By Sue Tiffin
Published Feb. 8, 2018
January is gone, and with it Blue Monday, dubbed the “most miserable day of the year,” and Bell’s Let’s Talk day, a day devoted to an awareness campaign aimed at helping to reduce the stigma attached to challenges with mental health (also known as emotional or brain health to further reduce stigma).
Regardless of how you feel about some of the controversies of either awareness day, they do, in fact, get people talking.
Online – often a glossy, filtered version of what real-life looks like – neighbours in our community opened up and shared about the realities of their anxiety, hospital and treatment stays, post-traumatic stress disorder, caregiving responsibilities, and the impact of ongoing daily struggles. Social media posts were met with loving support, shared experiences, kind words and an all too familiar, “I didn’t know.”

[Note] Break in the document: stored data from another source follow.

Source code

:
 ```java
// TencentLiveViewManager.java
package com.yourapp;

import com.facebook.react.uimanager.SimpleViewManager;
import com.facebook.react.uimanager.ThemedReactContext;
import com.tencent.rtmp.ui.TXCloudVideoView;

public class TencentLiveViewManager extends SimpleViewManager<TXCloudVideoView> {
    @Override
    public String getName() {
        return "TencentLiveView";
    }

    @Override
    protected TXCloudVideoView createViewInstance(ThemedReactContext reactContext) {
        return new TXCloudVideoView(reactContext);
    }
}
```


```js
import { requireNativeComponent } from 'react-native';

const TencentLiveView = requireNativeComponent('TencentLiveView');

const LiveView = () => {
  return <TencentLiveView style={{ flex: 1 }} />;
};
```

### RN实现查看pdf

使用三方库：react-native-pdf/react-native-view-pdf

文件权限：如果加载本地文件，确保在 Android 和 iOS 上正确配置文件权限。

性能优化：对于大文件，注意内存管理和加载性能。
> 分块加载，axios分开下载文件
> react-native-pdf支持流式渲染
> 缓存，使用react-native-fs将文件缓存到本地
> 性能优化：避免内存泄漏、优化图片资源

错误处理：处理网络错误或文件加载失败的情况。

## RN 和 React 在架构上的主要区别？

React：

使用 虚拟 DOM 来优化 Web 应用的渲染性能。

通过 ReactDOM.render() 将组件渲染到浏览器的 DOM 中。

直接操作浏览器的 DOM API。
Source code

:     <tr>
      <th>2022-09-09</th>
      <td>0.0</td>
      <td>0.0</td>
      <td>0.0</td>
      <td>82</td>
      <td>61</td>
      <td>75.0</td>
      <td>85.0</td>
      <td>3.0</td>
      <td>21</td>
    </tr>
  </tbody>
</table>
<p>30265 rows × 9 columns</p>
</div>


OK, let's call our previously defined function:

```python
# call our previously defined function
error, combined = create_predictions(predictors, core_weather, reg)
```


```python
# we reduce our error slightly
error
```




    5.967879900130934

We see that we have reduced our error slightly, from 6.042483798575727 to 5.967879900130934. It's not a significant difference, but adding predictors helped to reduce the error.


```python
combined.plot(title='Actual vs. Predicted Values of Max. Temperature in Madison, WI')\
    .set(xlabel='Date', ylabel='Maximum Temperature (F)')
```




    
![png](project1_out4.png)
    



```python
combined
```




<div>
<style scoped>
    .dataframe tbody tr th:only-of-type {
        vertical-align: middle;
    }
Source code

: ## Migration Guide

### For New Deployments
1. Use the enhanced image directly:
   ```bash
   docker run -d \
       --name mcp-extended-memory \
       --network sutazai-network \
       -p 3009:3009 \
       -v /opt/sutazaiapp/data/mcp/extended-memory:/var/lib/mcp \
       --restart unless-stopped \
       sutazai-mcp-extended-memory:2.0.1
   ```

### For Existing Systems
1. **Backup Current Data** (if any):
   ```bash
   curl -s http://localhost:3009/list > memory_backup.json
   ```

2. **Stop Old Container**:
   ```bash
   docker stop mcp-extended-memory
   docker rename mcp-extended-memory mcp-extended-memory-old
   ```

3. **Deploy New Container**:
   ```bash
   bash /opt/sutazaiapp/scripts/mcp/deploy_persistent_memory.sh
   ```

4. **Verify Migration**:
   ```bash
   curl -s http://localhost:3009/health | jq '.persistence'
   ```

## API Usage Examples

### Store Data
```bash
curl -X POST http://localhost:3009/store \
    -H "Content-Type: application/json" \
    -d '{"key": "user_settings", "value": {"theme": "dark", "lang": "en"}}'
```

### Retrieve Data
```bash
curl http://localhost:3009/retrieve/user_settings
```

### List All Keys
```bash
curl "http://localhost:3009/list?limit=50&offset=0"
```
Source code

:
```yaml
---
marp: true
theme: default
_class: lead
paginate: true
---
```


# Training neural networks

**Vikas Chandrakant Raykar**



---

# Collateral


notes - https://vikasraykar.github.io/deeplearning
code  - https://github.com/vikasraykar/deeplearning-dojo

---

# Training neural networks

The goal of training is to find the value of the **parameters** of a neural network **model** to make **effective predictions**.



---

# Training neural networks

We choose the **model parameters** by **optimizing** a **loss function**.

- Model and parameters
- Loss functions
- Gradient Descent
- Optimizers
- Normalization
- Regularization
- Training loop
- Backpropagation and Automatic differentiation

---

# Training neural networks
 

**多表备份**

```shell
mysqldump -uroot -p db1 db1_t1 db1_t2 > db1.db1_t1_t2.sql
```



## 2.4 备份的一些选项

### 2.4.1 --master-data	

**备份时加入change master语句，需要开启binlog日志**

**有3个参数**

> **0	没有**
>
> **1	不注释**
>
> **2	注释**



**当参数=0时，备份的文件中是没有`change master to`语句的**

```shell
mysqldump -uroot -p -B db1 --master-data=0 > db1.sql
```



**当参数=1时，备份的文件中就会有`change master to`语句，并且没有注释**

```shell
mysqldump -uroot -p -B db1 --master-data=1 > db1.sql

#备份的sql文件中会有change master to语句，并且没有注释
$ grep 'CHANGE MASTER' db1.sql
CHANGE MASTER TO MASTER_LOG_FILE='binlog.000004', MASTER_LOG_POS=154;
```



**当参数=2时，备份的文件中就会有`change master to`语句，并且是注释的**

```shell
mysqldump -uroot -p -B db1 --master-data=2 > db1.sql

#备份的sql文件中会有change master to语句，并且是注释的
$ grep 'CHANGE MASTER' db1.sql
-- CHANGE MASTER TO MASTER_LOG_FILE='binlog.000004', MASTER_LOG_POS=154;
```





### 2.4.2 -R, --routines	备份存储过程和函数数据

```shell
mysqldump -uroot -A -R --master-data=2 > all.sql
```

Talking is what research suggests might help us all move toward health and well-being.
Numerous risk factors can play a part in mental health problems, but social isolation can be both a cause and symptom of several mental illnesses, affecting people of any age, and sometimes exacerbated by rural challenges.
How can we help each other thrive? One way is by looking at our community and asking how we might better prevent isolation and better encourage physical health, even on the coldest of days in the deepest of snow.
Are we encouraging social opportunities and physical health for all, regardless of economic background, age or ability with accessible infrastructure and a variety of free or low-cost programming? Do our neighbours have transportation and support to integrate fully into the community? Where do our kids gather together outside of school, without need for membership fees or the same interest? When was the last time we made time away from work or a screen to meet with a friend, or checked in on a neighbour? Do we say “let me know if you need anything,” or are we proactively making kind gestures and lightening someone’s load? Are you so distracted that you are less connected to others around you?
Look out for people who you don’t pass on the streets or stand behind in line at the store, and say hello to people who you do. Rather than just scrolling through a newsfeed, send individual messages, or better yet, phone or meet with friends who might need some face time, as we all do.
February is here, and we all know it can be a grey and dismal month. One simple word – hello – can make a big impact on someone who’s feeling alone and isolated. Maybe you’ll just positively interrupt the familiarity of someone’s day, or maybe you’ll help them feel included and acknowledged and less alone. Let’s talk.